Robert O'Callahan. Christian. Repatriate Kiwi. Hacker.

Monday 23 April 2007

History Based Stack Reconstruction

One thing I forgot to mention in the last post was history-based stack reconstruction. This is an idea that I came up with a while ago but I had to leave it out of my original Amber discussion. It was implemented in the Xulrunner prototype debugger that I showed screenshots of.

Traditional debuggers reconstruct the call stack for a thread by examining stack memory. You can pick out return addresses, saved registers, etc, and most of the time you can figure out what state each function was in before it called its callee. The problem is that a) this is very hard to do right and b) you can't always do it right. Anyone who's used gdb a lot is probably familiar with situations where gdb won't give you a stack trace, or will only give you part of a stack trace.

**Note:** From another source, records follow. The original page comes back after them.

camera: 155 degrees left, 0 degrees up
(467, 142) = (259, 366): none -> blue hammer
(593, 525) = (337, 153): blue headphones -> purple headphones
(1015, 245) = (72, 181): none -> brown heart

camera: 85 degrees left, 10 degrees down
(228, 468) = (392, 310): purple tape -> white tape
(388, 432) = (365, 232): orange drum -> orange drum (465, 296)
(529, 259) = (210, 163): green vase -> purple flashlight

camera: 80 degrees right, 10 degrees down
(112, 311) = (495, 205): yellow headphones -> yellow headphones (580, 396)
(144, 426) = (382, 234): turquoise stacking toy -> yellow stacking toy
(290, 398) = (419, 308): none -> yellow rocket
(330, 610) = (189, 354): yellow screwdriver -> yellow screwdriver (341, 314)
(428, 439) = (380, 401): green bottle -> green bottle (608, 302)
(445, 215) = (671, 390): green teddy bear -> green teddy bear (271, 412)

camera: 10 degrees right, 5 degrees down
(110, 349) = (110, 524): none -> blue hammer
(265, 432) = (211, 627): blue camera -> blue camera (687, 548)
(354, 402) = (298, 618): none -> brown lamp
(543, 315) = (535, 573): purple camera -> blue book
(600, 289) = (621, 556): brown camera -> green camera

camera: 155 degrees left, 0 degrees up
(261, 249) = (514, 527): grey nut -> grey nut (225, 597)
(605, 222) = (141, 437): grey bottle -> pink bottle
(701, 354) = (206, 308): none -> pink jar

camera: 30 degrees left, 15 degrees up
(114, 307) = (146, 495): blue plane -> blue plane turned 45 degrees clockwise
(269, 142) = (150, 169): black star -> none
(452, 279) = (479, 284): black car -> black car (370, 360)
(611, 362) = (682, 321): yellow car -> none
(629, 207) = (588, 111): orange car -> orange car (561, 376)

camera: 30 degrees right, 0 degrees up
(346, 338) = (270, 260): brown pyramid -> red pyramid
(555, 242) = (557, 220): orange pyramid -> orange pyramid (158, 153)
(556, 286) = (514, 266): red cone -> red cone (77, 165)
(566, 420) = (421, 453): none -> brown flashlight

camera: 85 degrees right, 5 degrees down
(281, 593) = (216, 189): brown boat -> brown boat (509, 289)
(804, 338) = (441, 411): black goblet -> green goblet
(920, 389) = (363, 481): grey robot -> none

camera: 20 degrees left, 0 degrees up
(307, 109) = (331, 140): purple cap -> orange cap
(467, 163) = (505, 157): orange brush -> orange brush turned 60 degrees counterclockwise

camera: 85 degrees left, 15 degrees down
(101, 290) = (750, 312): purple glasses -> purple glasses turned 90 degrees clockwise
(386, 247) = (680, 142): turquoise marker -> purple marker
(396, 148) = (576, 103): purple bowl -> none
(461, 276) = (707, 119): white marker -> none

It's hard to do right because optimizing compilers like to mess around with the layout of stack frames, and they like to avoid storing things in stack memory at all. They also like to avoid using a register for the "frame pointer" (especially on x86 where registers are precious gold dust) so they don't always construct the linked list of stack frames that you read about in textbooks. Debuginfo formats like DWARF2 define hellishly complex schemes for encoding information about what the compiler has done so the debugger can figure everything out, but it seems that gcc or gdb or both frequently screw it up. That's not surprising since there's a lot of hairy specification to implement.

Sometimes even the best-implemented tools won't help. Consider tail call optimization, for example: when a function A ends by calling another function B, a commonly desired optimization is to overwrite A's stack frame with the stack frame for B, so that when B returns, control returns directly to A's caller. This optimization simply destroys the information you need to construct the true call stack. Consider bugs where the stack is accidentally (or deliberately!) overwritten with garbage: same problem.

Now suppose you have a Chronicle-based debugger with easy access to the entire history of the program execution, and you want to reconstruct the call stack for some timestamp T. Instead of messing around with the stack memory at time T, look in the history to see which functions have been called but have not yet returned. Those are the functions that are on the call stack.

To implement this, we need to define what it means for a function to return. This isn't obvious since we want to include things like exception unwinding. The definition I chose was that a function called at time T has returned when the stack pointer first becomes greater than the value it had at time T. Defining when a function is called is also not obvious since we want to include things like tail calls, where the control transfer to the function might be just a jump instruction. I chose to define a function call as any control transfer to a instruction labelled as a function by symbol table information, or any execution of an x86 CALL instruction --- unless the destination of the CALL is the next instruction. The latter is a common idiom for getting the current program counter onto the stack so you can pop it off into a register for PC-relative addressing.

The rest of the gory details are in the updated paper --- a PDF version is in the Chronicle tarball I linked to in the last post. It's really not all that hard. The hardest bit is probably that you need a way to efficiently answer the question "what is the maximum value of the stack pointer over the time interval from T1 to T2", which requires a small amount of additional instrumentation all the way back to the Valgrind tool. But in the end it works really well. It's a lot less effort than implementing the DWARF2 stack crawling spec, and it's incredibly robust. Since we don't look at the stack memory at all, we construct a correct call stack in the presence of tail calls, or even if someone has zeroed out the stack completely. Also we never need to determine from the current PC what the enclosing function is (something traditional debuggers do) so we're robust to wild jumps, and also to arbitrary code placement optimizations.

I think this is a good example of how designing a debugger around complete recording of program execution gives you the chance to simplify a lot of things and make them more robust at the same time.